WORK ITEM: Gather each line containing the string "Cystadenocarcinoma" from these entries.

RECORDS FOR PROCESSING:
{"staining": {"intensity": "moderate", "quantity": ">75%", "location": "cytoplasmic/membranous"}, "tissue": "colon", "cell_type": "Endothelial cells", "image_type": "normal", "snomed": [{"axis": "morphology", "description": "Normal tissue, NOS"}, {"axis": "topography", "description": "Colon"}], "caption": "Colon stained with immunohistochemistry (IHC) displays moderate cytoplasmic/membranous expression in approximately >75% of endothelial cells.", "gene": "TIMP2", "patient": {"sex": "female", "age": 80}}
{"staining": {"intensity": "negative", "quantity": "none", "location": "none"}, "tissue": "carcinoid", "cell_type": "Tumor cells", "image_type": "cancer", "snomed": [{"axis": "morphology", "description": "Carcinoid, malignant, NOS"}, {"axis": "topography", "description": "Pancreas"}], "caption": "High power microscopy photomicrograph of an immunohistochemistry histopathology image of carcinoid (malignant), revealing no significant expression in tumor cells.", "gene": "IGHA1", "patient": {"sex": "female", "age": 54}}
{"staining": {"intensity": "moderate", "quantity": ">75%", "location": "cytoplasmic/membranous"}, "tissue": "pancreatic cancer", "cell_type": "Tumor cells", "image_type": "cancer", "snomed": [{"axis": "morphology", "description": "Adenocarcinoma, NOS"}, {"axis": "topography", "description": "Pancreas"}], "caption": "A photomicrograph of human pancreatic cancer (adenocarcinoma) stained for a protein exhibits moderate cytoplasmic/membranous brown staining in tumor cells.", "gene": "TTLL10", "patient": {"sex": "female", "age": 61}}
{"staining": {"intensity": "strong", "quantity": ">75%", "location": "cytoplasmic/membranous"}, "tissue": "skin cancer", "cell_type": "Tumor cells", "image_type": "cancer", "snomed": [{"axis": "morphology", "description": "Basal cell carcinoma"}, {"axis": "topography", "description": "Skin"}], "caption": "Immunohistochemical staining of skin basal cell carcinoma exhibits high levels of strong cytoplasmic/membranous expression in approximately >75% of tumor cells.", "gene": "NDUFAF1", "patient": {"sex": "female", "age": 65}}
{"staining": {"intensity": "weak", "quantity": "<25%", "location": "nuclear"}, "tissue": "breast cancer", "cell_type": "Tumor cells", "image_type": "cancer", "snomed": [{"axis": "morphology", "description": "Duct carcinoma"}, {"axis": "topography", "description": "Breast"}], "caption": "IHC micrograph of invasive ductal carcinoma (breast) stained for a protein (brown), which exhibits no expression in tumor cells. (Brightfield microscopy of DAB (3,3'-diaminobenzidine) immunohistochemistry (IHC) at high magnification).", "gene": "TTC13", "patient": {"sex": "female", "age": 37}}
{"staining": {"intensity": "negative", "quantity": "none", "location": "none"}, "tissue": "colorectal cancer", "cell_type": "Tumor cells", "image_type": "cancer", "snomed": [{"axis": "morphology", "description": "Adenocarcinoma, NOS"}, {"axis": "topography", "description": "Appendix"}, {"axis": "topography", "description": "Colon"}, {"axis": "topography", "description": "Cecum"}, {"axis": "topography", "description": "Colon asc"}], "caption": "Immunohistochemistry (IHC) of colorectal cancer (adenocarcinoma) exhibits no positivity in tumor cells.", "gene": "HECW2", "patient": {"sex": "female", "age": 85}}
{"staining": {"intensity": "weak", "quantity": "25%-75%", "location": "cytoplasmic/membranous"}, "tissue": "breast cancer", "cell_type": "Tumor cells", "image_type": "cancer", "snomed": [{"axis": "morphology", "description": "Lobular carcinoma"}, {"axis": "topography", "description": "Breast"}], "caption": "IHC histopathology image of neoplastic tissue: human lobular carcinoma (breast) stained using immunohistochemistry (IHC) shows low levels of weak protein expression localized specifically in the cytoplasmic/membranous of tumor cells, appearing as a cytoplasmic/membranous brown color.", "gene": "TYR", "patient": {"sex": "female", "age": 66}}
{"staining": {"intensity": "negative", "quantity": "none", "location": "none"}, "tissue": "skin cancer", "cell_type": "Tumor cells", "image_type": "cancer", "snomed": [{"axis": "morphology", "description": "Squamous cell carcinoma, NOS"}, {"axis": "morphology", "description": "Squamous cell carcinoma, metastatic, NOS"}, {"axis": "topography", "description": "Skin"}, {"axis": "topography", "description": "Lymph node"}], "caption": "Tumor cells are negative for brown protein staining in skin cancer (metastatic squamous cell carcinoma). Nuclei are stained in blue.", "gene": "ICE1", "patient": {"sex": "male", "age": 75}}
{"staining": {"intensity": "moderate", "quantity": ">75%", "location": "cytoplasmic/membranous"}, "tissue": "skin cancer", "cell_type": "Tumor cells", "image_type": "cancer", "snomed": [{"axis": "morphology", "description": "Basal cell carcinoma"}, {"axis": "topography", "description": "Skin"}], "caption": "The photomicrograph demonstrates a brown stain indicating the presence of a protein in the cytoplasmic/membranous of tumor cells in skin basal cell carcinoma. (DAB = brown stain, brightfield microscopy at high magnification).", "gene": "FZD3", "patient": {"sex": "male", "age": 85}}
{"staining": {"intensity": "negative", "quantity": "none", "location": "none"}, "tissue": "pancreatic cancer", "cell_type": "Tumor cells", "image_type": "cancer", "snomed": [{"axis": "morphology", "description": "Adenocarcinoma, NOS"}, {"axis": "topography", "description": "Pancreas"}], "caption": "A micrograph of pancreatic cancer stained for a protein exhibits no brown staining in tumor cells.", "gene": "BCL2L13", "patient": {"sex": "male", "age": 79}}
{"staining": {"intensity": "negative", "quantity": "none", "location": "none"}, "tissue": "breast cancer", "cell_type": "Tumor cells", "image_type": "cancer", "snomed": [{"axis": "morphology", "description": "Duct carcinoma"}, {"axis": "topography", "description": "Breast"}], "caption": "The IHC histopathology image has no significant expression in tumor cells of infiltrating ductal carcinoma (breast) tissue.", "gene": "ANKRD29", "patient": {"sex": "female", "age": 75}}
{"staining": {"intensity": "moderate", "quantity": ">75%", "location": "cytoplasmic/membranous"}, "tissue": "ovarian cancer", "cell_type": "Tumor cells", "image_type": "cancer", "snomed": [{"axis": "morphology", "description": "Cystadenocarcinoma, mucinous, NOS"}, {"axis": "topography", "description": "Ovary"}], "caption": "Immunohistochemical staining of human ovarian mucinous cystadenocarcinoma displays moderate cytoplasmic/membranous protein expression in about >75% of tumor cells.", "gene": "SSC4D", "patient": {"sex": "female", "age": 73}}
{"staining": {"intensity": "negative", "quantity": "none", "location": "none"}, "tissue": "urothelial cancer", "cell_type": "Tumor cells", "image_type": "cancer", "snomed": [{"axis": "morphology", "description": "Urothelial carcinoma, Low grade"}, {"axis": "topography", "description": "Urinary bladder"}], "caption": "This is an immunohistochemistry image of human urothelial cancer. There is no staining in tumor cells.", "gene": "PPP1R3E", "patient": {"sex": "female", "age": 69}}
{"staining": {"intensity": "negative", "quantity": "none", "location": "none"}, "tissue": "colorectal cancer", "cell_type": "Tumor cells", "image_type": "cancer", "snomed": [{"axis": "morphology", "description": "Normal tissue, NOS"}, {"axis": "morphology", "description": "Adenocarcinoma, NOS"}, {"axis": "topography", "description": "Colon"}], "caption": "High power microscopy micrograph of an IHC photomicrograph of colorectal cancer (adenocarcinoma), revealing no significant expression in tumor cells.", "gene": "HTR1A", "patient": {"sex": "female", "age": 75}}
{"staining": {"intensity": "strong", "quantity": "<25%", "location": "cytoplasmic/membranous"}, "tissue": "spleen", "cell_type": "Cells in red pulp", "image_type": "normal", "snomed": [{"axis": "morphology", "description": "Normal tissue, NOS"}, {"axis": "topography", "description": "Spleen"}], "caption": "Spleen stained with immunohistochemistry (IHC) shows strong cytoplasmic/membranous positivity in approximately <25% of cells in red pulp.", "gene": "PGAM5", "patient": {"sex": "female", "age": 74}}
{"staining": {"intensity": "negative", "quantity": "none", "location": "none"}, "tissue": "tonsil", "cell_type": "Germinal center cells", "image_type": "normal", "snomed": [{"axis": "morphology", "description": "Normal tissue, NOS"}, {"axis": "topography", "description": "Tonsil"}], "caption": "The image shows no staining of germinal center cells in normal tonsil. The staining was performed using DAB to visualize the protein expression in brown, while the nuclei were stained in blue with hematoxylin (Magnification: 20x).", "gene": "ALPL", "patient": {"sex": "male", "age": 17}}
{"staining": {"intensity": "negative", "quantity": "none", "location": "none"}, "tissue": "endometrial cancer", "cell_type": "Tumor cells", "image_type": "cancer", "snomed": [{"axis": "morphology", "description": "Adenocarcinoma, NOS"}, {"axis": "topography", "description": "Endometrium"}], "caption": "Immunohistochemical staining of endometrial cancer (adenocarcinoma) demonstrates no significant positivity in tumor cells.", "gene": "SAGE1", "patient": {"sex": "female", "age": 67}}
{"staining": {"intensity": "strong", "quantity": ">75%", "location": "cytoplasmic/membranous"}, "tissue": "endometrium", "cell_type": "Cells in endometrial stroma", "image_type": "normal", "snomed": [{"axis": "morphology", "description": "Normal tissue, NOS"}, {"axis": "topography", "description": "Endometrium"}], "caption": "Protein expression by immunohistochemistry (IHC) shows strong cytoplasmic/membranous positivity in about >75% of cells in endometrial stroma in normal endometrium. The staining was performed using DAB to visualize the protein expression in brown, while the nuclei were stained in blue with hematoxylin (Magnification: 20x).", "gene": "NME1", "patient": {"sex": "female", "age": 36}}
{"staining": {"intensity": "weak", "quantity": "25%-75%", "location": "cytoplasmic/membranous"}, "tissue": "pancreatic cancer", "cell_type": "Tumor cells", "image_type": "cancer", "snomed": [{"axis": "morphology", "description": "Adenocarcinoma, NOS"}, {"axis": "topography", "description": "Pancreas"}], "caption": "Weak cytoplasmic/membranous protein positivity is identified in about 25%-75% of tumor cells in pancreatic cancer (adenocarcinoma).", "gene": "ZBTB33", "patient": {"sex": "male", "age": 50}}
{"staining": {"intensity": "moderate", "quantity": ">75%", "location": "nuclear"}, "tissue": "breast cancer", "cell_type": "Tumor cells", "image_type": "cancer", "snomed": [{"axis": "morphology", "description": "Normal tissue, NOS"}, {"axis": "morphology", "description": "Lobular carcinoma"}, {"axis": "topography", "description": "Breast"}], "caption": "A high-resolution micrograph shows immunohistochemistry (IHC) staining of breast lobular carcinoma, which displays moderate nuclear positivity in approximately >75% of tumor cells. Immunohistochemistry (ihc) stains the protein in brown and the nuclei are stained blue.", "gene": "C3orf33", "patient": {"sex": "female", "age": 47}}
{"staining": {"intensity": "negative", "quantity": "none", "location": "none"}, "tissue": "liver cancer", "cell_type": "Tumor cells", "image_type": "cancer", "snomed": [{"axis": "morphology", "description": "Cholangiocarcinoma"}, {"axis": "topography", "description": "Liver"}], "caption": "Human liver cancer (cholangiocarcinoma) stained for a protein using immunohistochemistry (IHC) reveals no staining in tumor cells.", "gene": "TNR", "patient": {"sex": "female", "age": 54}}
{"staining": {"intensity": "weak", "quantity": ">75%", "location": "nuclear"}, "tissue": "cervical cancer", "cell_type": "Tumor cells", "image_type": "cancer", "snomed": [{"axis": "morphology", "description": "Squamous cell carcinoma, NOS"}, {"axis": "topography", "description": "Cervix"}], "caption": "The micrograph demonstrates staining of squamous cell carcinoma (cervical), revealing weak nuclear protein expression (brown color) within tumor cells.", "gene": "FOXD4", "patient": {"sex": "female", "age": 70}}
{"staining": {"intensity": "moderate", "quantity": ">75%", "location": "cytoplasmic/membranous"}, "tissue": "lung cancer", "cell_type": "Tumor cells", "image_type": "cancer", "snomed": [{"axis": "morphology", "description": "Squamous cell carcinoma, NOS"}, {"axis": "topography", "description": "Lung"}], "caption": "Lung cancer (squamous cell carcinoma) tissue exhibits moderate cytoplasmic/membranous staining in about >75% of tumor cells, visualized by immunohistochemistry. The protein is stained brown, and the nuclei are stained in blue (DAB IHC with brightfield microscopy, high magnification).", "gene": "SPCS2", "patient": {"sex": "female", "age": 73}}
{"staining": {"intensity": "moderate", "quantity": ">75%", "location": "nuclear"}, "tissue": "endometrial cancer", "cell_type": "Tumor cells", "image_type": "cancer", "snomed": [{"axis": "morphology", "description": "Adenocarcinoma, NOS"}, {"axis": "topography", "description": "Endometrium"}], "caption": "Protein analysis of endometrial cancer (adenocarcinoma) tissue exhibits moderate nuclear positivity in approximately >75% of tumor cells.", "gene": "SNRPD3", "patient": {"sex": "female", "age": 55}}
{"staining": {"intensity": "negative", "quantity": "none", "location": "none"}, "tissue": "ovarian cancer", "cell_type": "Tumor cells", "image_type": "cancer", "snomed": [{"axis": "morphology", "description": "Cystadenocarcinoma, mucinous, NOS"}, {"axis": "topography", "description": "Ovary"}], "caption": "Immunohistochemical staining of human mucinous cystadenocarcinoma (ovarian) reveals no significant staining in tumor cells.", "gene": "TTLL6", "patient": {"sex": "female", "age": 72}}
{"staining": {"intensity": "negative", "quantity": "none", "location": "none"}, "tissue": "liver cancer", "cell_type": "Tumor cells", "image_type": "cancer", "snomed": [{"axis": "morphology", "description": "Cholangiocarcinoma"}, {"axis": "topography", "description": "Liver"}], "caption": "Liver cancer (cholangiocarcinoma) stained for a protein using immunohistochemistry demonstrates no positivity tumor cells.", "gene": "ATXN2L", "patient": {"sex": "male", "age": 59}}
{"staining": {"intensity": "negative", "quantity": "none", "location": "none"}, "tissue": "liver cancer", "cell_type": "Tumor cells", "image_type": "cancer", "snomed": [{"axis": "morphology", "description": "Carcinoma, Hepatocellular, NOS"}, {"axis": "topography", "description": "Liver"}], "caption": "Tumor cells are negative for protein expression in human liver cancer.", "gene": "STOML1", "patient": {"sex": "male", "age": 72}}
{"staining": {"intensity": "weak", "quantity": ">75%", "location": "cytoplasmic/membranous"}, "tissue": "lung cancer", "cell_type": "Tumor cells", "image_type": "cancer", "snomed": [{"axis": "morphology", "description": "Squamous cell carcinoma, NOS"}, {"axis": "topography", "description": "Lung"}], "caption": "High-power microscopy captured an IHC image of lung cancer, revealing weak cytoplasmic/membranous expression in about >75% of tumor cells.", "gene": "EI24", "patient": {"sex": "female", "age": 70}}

ANSWER FOR THE TASK:
{"staining": {"intensity": "moderate", "quantity": ">75%", "location": "cytoplasmic/membranous"}, "tissue": "ovarian cancer", "cell_type": "Tumor cells", "image_type": "cancer", "snomed": [{"axis": "morphology", "description": "Cystadenocarcinoma, mucinous, NOS"}, {"axis": "topography", "description": "Ovary"}], "caption": "Immunohistochemical staining of human ovarian mucinous cystadenocarcinoma displays moderate cytoplasmic/membranous protein expression in about >75% of tumor cells.", "gene": "SSC4D", "patient": {"sex": "female", "age": 73}}
{"staining": {"intensity": "negative", "quantity": "none", "location": "none"}, "tissue": "ovarian cancer", "cell_type": "Tumor cells", "image_type": "cancer", "snomed": [{"axis": "morphology", "description": "Cystadenocarcinoma, mucinous, NOS"}, {"axis": "topography", "description": "Ovary"}], "caption": "Immunohistochemical staining of human mucinous cystadenocarcinoma (ovarian) reveals no significant staining in tumor cells.", "gene": "TTLL6", "patient": {"sex": "female", "age": 72}}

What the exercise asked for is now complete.